This is post #2 about the Qloud experience. The previous post was about jumping ship and starting the company.
Once we started Qloud, we started building the product and also started fundraising. From day one, looking at our finances, we knew that we had 6 months to get the company to a place where we could raise outside capital. Not only did we need to get the product built and working but we needed to hone our pitch. We came up with what we thought was a compelling vision and set out to talk to investors.
Our pitch was that what we learned at Ruckus was that music discovery was a huge problem. Talking to students it was clear that all discovery was word-of-mouth. Qloud was going to be a way to allow people to find new music without having to ask your friend down the hall. We were going to do that in 2 ways:
- we would offer a music search engine where you could search by tags and by demographic. For instance, i want all the music tagged “happy” that is being listened to the most by men age 18-20 who live in Los Angeles. This would return a list of songs that you could then sample.
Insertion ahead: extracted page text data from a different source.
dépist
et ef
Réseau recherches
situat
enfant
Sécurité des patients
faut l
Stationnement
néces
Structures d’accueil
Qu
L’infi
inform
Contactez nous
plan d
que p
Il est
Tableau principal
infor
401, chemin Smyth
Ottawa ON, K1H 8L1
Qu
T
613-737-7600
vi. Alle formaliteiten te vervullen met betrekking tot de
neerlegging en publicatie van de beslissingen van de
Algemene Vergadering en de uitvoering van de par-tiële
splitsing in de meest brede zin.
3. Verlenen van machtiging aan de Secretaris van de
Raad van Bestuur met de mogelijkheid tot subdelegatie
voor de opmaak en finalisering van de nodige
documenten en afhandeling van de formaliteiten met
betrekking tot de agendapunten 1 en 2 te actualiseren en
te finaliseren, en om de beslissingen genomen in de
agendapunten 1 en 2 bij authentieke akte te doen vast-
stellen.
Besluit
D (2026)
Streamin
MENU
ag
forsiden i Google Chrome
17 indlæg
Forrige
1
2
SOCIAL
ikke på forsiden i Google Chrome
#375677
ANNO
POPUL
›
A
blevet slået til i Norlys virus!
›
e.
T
- we would allow people to tag music inside their iTunes. By creating a tag cloud, we would enable on-demand playlists for “happy” or “summer” or “breakup” inside the player. This tagging and information from the iTunes would power the search capability provided in step 1.
A Chris Dixon recently wrote, this strategy was a “come for the tool, stay for the network” product strategy.
Some thinking about shaping that pitch:
- Music was a super hot category back then. The iPod and iTunes were one of the first real mainstream technology hits. As a result, there was a lot of attention about how to integrate and capitalize on that momentum.
- Tagging and the concept of Web 2.0 was also super hot. The use of tagging in Flickr and del.icio.us made people think that it’d be big and defining convention of the web. It’s interesting to see that tagging has survived as hashtags today.
- Find -> Purchase -> Play -> Find More —- in this lifecycle you had iTunes and Amazon CD’s for purchasing, the iPod/iTunes for playing. The only place available in the music ecosystem for a new service was the discovery place. This is still largely true and part of the reason Pandora and internet radio is so popular.
- We listened this Al Pacino speech a lot before our meetings. It’s great at getting you pumped up.
We hit all the local investors in DC and then went to San Francisco and hit up all the investors there. A few thoughts about that experience:
DC Investors – they all seemed to have made their money off of wireless and telecom. There wasn’t really a good VC for consumer tech. Novak Biddle was the best we had. As a team, we had no track record other than working at AOL and then working at Ruckus but we were still able to get meetings somehow. The local Angel network was totally useless. It was as if they had never ever used the internet. The AOL network was large but not willing to angel fund startups. It’s nothing like it is in the valley. It’s also nothing like it is today. Being an entrepreneur wasn’t trendy or popular and you almost never saw other startups.
SF Investors – These meetings were interesting. We frequently got asked whether we’re moving out there. I think the general reaction was that it was a smart idea for a service but not a big money maker. They were right.
Steve Case – we were able to get a meeting with him and he brought his son, Everett, who was in then still in high school. They were probably the most informed and intelligent investors we talked to. They got the music space. They got web 2.0 and understood what we were doing. Thankfully Everett liked what we were doing too.
By the end of our process we didn’t have too many offers. We had strong interest at Columbia Capital (thank you Michael Avon) and a term sheet from Steve Case’s Revolution firm. Our term sheet from Case was interesting. It was a tranche investment. It gave us $200k, then the commitment to invest $500k more once we launched, and they then had the right to invest another $1 million at a set valuation at their discretion. It wasn’t great. But we didn’t have another option so we took it. For better or worse, we were now in bed with Revolution. There’s another blog post about what happened when this all fell apart.
Looking back I’m not sure I would have done anything different. We didn’t have a product, but we believed in our direction. I think we could have dreamed bigger and been more ambitious, but at that time we didn’t necessarily know how to execute on a bigger vision. We could only pitch what we thought we could deliver in the next 6-18 months.
I also got a better sense of the valley and those VC’s. They want bigger stories and ambitious products and it’s hard to pitch something like that when you’re just getting started. It’s rare the startup that starts with it’s 5-year old product in mind. Most people get success and build from there. While that’s practical, it’s not sexy to investors. They want to see a way for your product to be very successful and it’s your responsibility to show them. We were good at finding the marketing opportunity but not necessarily finding the killer product to seize it.
PS: People often say that you should really vet the investor when you take money. In this instance and also with Kapost we didn’t have many options for our first round of funding. We had to take the only offer on the table. In both cases it worked out great. You have to hustle and only if you have options can you doing any choosing. This is one of my main takeaways: you’re only as good as your options. You can dream all you want, but at the end of the day you have the take the paths available.